To automate this process you can use a validation set. In this case we will use the last 48 hours of the training set to validate the score and select the best parameter value. This means that we will have to use a subset of the training set to fit the model.

In [None]:
model_generators = [sklearn.linear_model.LinearRegression, sklearn.linear_model.RidgeCV,
                    sklearn.linear_model.LassoCV]
best_score = 0

##### Implement this part of the code #####
raise NotImplementedError()
# for model_gen in ? :
#    for width in range( ? , ? ): 
        x_train, y_train = convert_time_series_to_train_data(ts_data, width)
        # train the model on the first 48 hours
        x_train_i, y_train_i = x_train[ : -48, :], y_train[ : -48]
        # use the last 48 hours for validation
        x_val_i, y_val_i = x_train[-48 : ], y_train[-48 : ]
        
        ##### Implement this part of the code #####
        raise NotImplementedError()
        # model = 
        
        # there is a try except clause here because some models do not converge for some data
        try:
            ##### Implement this part of the code #####
            raise NotImplementedError()
            # model.fit( ? , ? )
            # this_score = ?
            
            if this_score > best_score:
                best_score = this_score
                best_model_gen = model_gen
                best_width = width
        except:
            pass

print(best_model_gen().__class__, 'was selected as the best model with a width of', best_width,
      'and a validation R2 score of', best_score)

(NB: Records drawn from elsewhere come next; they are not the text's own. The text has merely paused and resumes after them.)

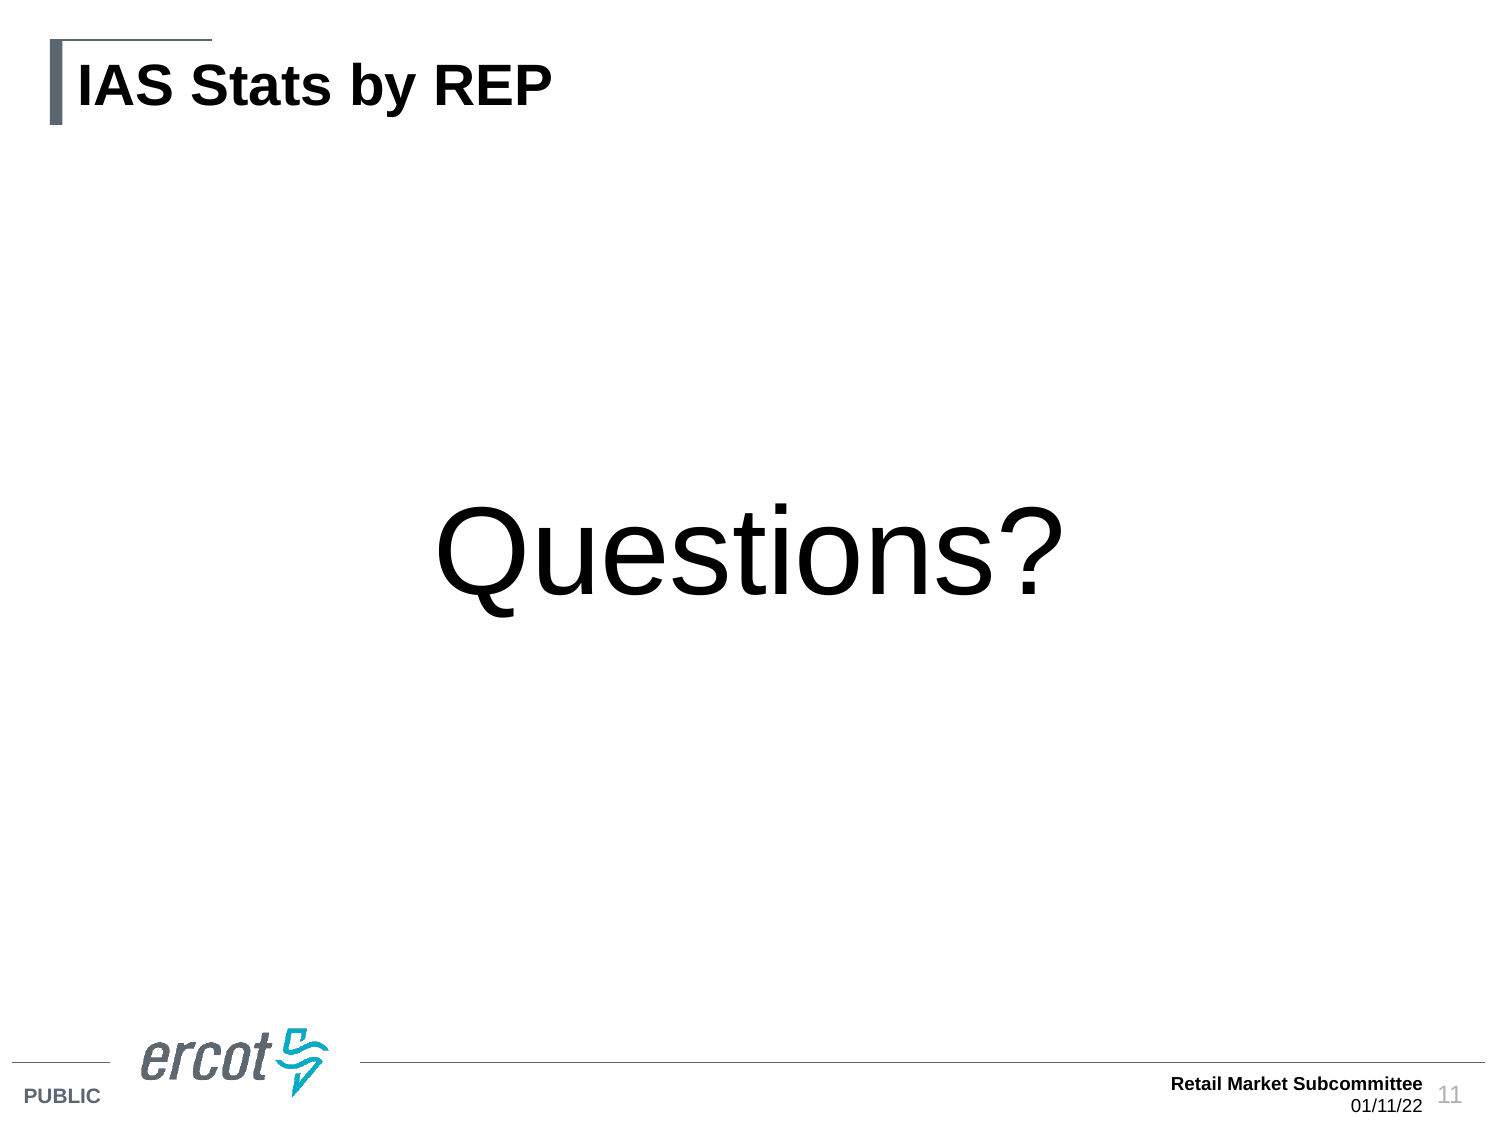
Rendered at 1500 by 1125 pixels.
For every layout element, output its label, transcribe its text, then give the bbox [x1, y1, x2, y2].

picture [137, 1024, 332, 1100]
title IAS Stats by REP [62, 39, 1450, 228]
slide_number 11 [1438, 1076, 1488, 1112]
text_box Retail Market Subcommittee 01/11/22 [1124, 1064, 1438, 1125]
list Questions? [50, 287, 1450, 997]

If everything is correct the LassoCV methods was selected.

Now we are going to train this best model on all the data. In this way we use all the available data to build a model.

In [None]:
##### Implement this part of the code #####
raise NotImplementedError()
# width = ?
# model = ?

x_train, y_train = convert_time_series_to_train_data(ts_data, width)

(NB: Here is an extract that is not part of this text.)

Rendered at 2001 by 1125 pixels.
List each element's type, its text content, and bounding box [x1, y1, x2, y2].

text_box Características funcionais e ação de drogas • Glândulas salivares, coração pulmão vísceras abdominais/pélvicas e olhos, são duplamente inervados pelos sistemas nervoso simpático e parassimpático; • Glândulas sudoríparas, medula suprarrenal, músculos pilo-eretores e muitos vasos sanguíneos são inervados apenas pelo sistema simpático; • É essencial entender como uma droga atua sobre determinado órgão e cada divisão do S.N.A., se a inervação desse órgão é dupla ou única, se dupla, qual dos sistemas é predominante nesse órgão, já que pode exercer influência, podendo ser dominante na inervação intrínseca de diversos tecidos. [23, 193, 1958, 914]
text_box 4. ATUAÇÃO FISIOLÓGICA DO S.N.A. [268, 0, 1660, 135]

##### Implement this part of the code #####
raise NotImplementedError()
# model.fit( ? , ? )

nof_predictions = 200
prediction = predict(model, ts_data, width, nof_predictions)

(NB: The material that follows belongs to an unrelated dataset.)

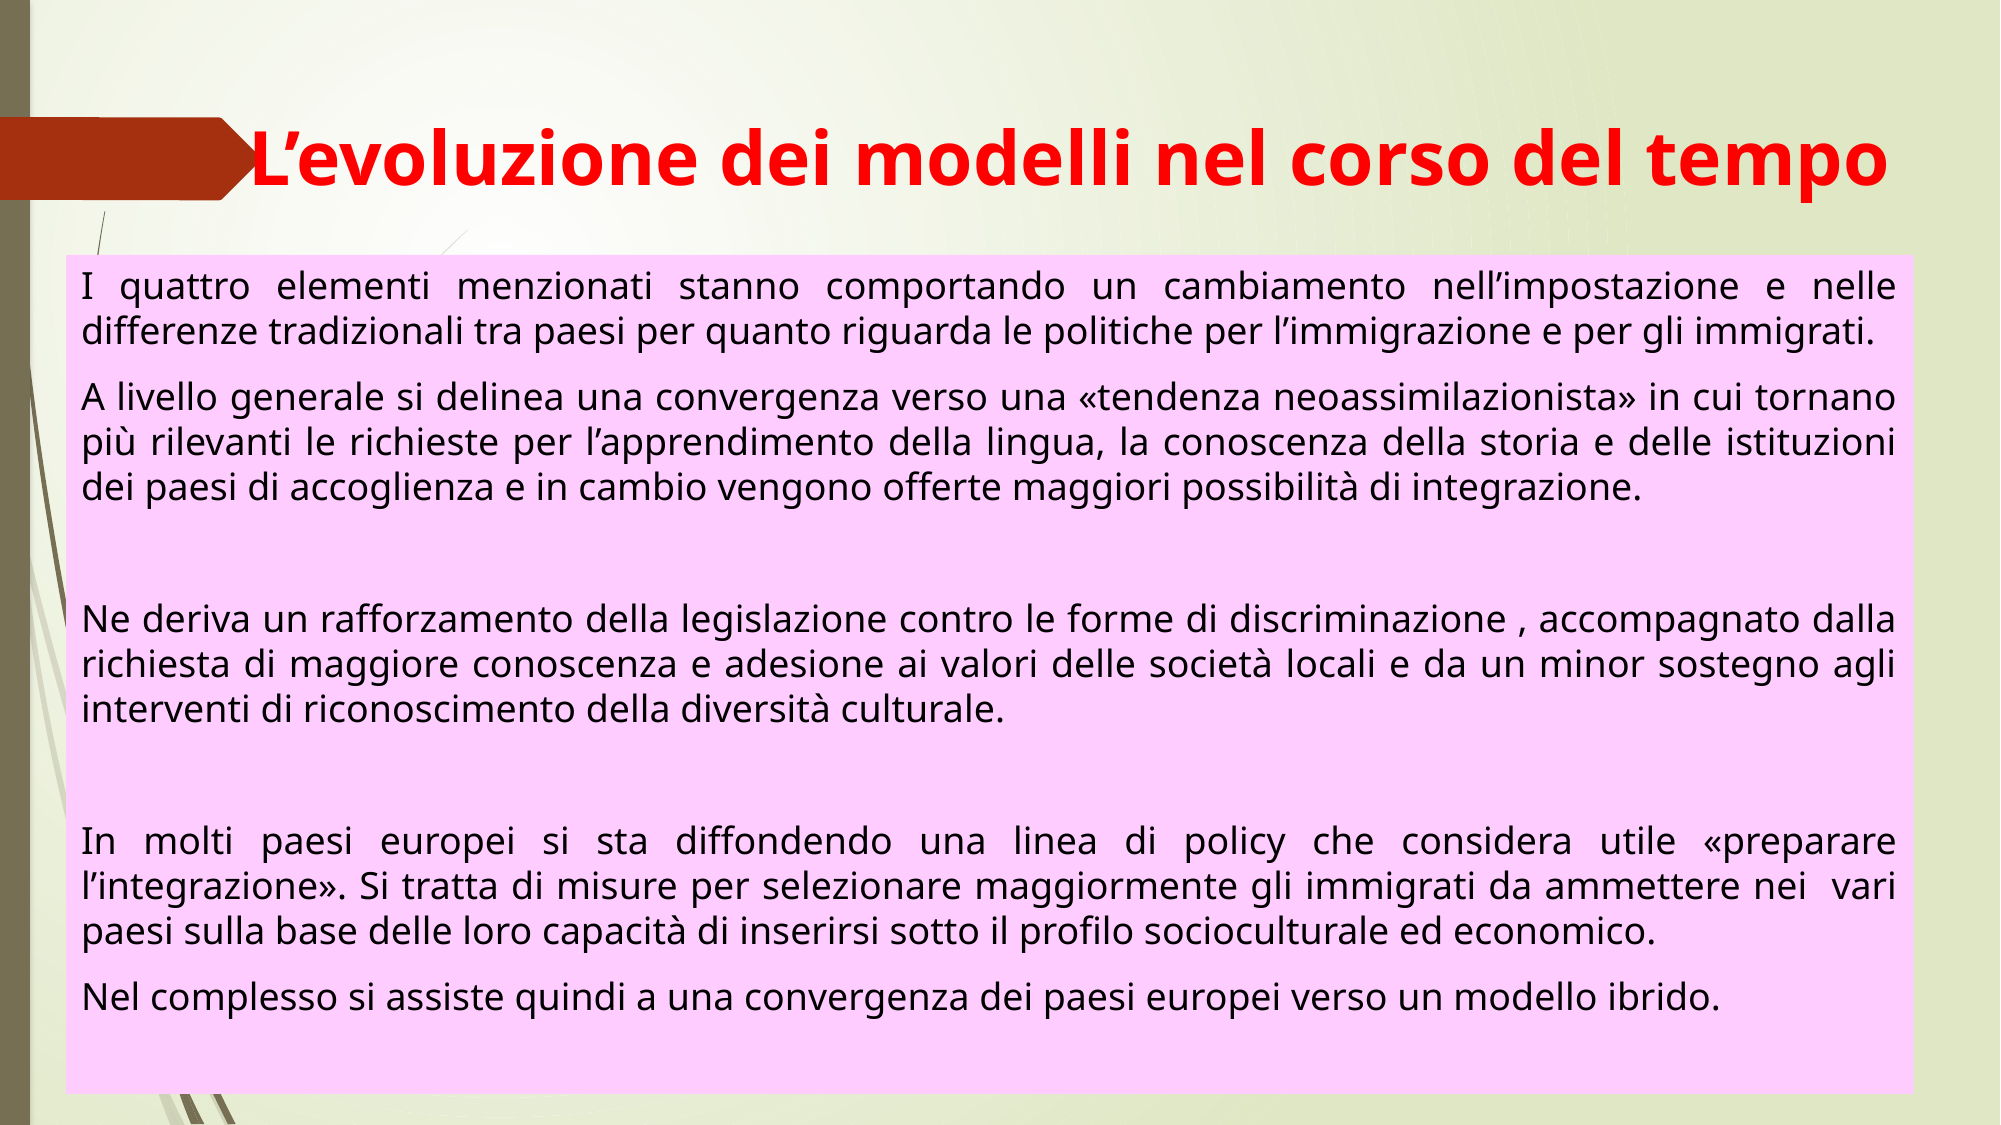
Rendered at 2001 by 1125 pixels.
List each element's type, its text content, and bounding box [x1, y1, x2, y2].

plt.figure(figsize=(20,4))
plt.plot(np.concatenate((ts_data, prediction)), 'g')
plt.plot(ts_data, 'b')
plt.show()

Altough the optimal result found here might not be the best visually, it is a far better result than the one you selected manually just because there was no cheating involved ;-).

Some additional info:
* This noise level of `RidgeCV()` and `LassoCV()` is estimated by automatically performing train and validation within the method itself. This will make them much more robust against over-fitting. The actual method used is [Cross-validation](https://en.wikipedia.org/wiki/Cross-validation_(statistics)) which is a better approach of what we do here because it repeats the training and validation multiple times for different training and validation sets. The parameter that is set for these methods is often called the regularization parameter in literature and is well suited to avoid over-fitting.